» **Exercise passage**:
How to calculate the number of paths of minimum length possible a knight can take to get from one corner of a chess board to the opposite one?

Question

I've written a small Python script to give me the least number of moves it takes a knight to get from one square to any other on a $n{*}n$ chess board.

But then I've wondered how many paths the knight can take from one corner to the opposite one that use the minimal number of moves (i.e. on any $n{*}n$ board in $2*\Big\lceil{\frac{n-1}{3}}\Big\rceil$ moves, e.g. on a $8{*}8$ board in 6 moves).

So, I added another function to the code to "calculate" exactly that number by doing all possible paths from the opposite corner to the start where every step involves a decrease in the minimum number of moves needed to get to that square (which is calculated beforehand with the other function I mentioned at the beginning).

By now I have values for all $n$ from $1$ to $34$ (attached the list below). As you can see, the values get pretty big, which means it takes really long to calculate them using "brute-force" methods. Do you know of any way to calculate that number without the need of a computer trying all the possibilities?

Answer 1

The exact formula for the answer depends on $n \bmod 3$:

• When $n=3k$, there are $(4k-4)\binom{2k-1}{k-2}$ shortest paths, which have length $2k$.
• When $n=3k+1$, there are $\binom{2k}{k}$ shortest paths, which have length $2k$.

» **Extrinsic camera parameter data**:
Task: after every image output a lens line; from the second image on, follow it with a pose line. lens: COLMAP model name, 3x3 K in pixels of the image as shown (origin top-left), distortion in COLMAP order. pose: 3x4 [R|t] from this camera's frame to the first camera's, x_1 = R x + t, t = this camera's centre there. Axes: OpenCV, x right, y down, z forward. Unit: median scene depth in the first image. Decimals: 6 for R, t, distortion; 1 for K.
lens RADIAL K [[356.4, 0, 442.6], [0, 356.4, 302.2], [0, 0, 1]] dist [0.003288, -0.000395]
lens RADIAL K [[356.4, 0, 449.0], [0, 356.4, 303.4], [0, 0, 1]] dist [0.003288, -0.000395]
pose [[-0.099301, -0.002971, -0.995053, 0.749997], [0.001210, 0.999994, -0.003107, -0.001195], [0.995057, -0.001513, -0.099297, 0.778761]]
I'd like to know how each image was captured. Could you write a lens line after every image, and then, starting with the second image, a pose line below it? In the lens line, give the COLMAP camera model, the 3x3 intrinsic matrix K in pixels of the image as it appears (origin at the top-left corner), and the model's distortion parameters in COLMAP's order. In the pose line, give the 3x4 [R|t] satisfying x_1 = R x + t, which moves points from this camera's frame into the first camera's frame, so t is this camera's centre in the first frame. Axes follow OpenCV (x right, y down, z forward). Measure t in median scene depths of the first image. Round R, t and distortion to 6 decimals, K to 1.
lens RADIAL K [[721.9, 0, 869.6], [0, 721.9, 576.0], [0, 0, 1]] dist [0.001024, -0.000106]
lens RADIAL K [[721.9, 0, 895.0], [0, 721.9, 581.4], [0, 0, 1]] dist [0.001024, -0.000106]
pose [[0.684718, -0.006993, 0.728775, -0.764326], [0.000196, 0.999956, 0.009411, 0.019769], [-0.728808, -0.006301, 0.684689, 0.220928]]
==
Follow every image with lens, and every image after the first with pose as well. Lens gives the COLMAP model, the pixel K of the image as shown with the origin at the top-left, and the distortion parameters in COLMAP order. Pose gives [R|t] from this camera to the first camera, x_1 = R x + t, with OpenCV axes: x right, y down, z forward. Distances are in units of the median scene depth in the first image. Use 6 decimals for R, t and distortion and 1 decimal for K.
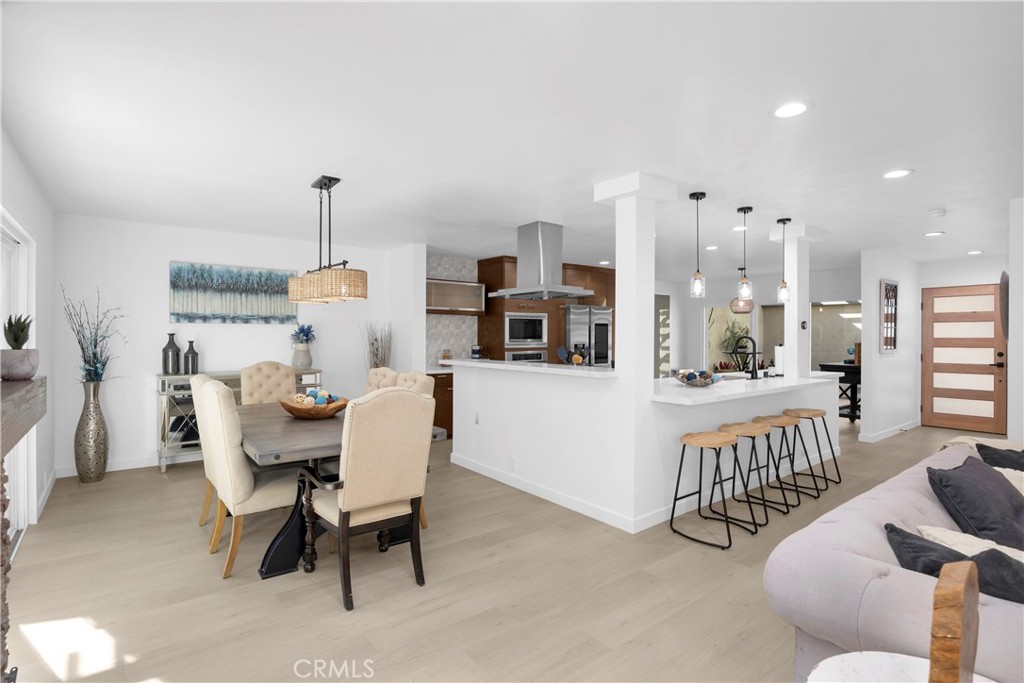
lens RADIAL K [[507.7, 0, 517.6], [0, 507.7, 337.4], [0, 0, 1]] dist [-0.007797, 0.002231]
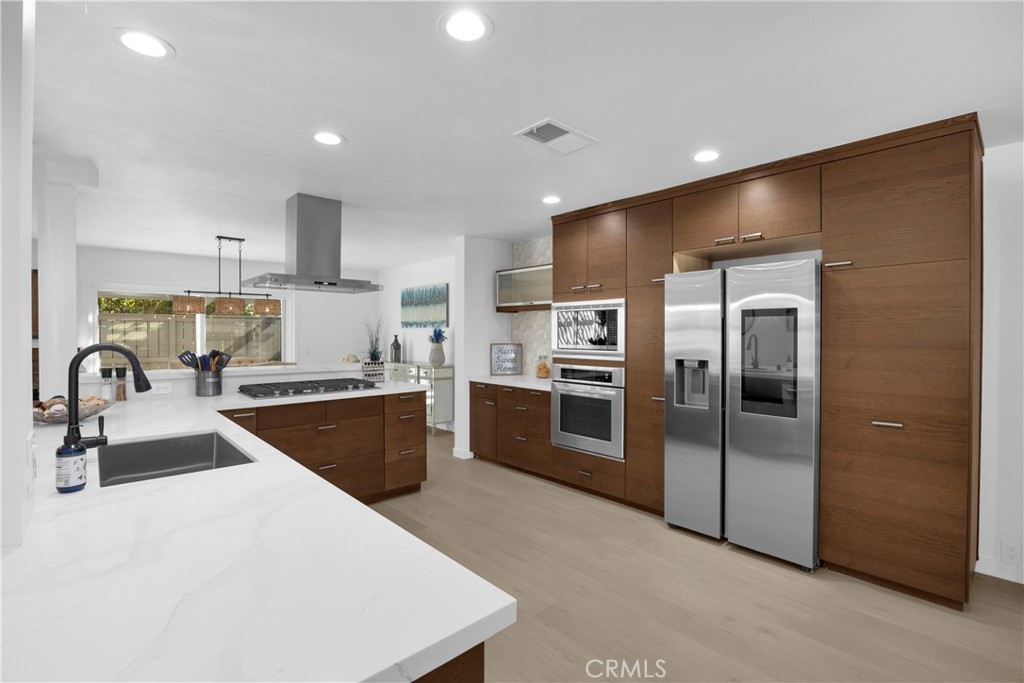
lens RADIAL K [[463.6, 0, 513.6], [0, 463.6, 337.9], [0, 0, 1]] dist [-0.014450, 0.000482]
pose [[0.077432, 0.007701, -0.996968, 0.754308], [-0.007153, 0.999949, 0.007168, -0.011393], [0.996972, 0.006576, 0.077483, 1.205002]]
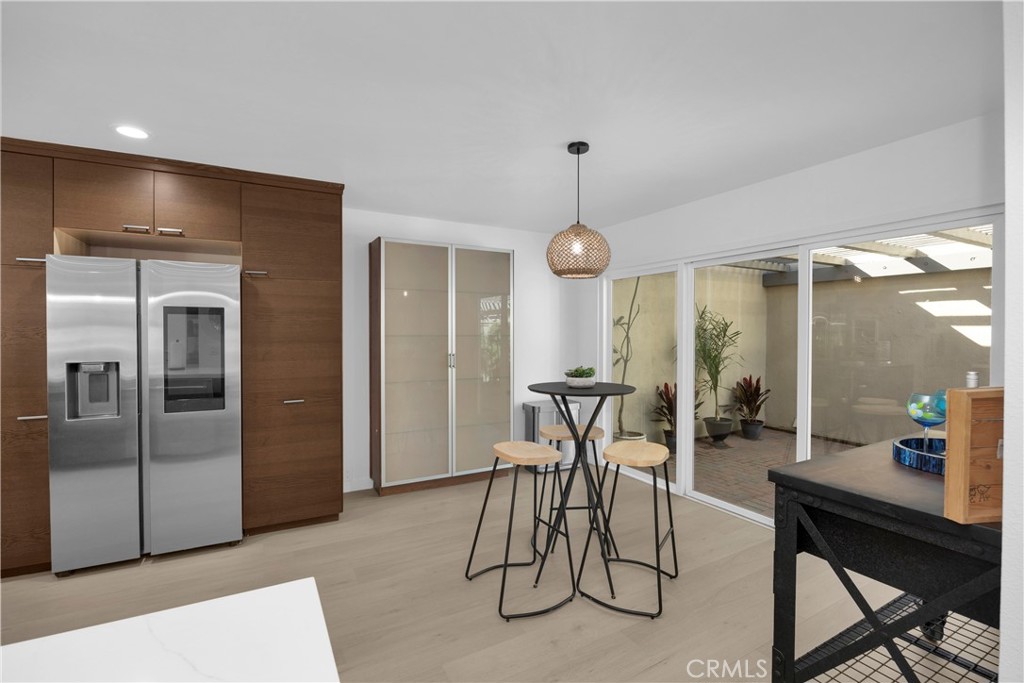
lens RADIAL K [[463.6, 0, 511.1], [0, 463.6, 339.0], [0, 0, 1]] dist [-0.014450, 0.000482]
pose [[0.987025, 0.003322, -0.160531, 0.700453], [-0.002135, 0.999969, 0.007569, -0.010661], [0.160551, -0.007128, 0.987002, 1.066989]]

» **Required tasks**:
1/ According to the knight-paths thread, why does the poster look for a way to get the path counts without a computer trying every possibility?
2/ In the knight-paths thread, how many moves does a knight need to go from one corner of an 8*8 board to the opposite corner?
3/ Repeat the words of the knight-paths thread starting with "How to calculate" and going on through "at the beginning).".
Answer from the knight-paths thread alone.

» **Task-by-task outputs**:
1/ The values get very large as the board grows. That makes calculating them by brute force take a very long time.

2/ Six moves.

3/
How to calculate the number of paths of minimum length possible a knight can take to get from one corner of a chess board to the opposite one?

Question

I've written a small Python script to give me the least number of moves it takes a knight to get from one square to any other on a $n{*}n$ chess board.

But then I've wondered how many paths the knight can take from one corner to the opposite one that use the minimal number of moves (i.e. on any $n{*}n$ board in $2*\Big\lceil{\frac{n-1}{3}}\Big\rceil$ moves, e.g. on a $8{*}8$ board in 6 moves).

So, I added another function to the code to "calculate" exactly that number by doing all possible paths from the opposite corner to the start where every step involves a decrease in the minimum number of moves needed to get to that square (which is calculated beforehand with the other function I mentioned at the beginning).